Data excerpts:

┄┄┄┄┄┄

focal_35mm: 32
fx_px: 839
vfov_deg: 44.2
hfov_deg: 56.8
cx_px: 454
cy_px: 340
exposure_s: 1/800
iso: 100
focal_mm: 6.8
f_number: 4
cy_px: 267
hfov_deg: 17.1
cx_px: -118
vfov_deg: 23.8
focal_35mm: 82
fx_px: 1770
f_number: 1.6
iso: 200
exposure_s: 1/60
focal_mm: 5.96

┄┄┄┄┄┄

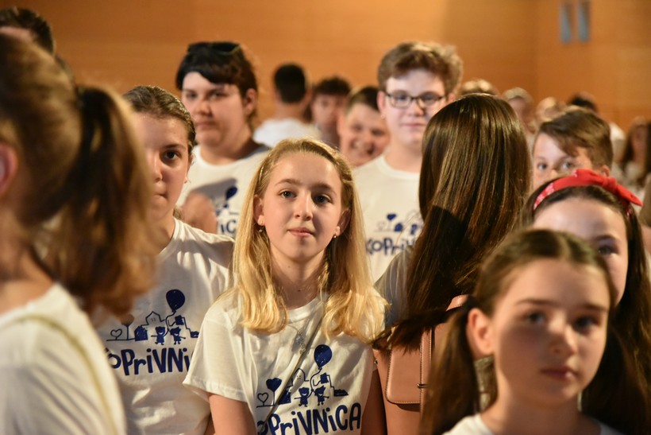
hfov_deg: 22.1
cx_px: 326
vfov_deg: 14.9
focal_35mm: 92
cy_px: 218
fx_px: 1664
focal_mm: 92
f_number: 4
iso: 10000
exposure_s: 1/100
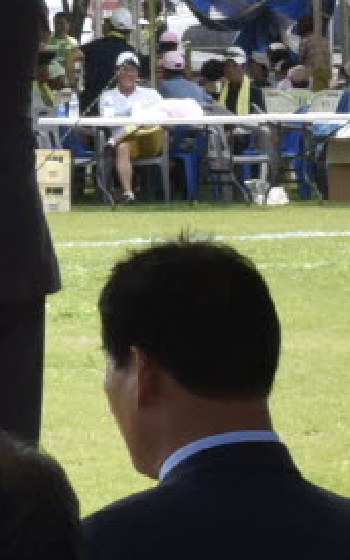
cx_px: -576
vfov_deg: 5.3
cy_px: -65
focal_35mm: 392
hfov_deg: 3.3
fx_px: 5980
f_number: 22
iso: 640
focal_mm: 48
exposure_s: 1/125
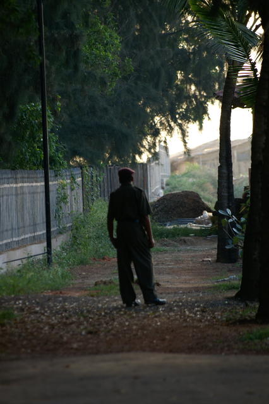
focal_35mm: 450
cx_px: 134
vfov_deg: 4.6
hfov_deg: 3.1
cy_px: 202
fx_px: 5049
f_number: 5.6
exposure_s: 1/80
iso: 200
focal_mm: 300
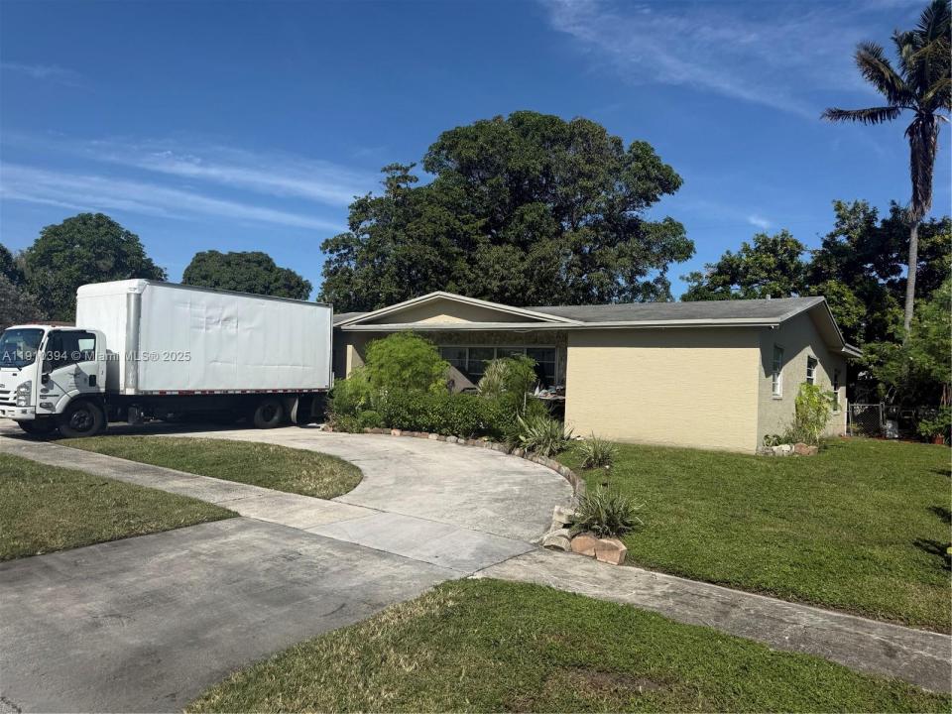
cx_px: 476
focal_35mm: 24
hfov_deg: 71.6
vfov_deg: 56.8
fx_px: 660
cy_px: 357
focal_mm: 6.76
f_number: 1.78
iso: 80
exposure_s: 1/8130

┄┄┄┄┄┄

Problem details: The lines to extract from the data above begin with the line containing "vfov_deg: 56.8" and end with the line containing "exposure_s: 1/8130". Extract them exactly, including both.

Answer area:
vfov_deg: 56.8
fx_px: 660
cy_px: 357
focal_mm: 6.76
f_number: 1.78
iso: 80
exposure_s: 1/8130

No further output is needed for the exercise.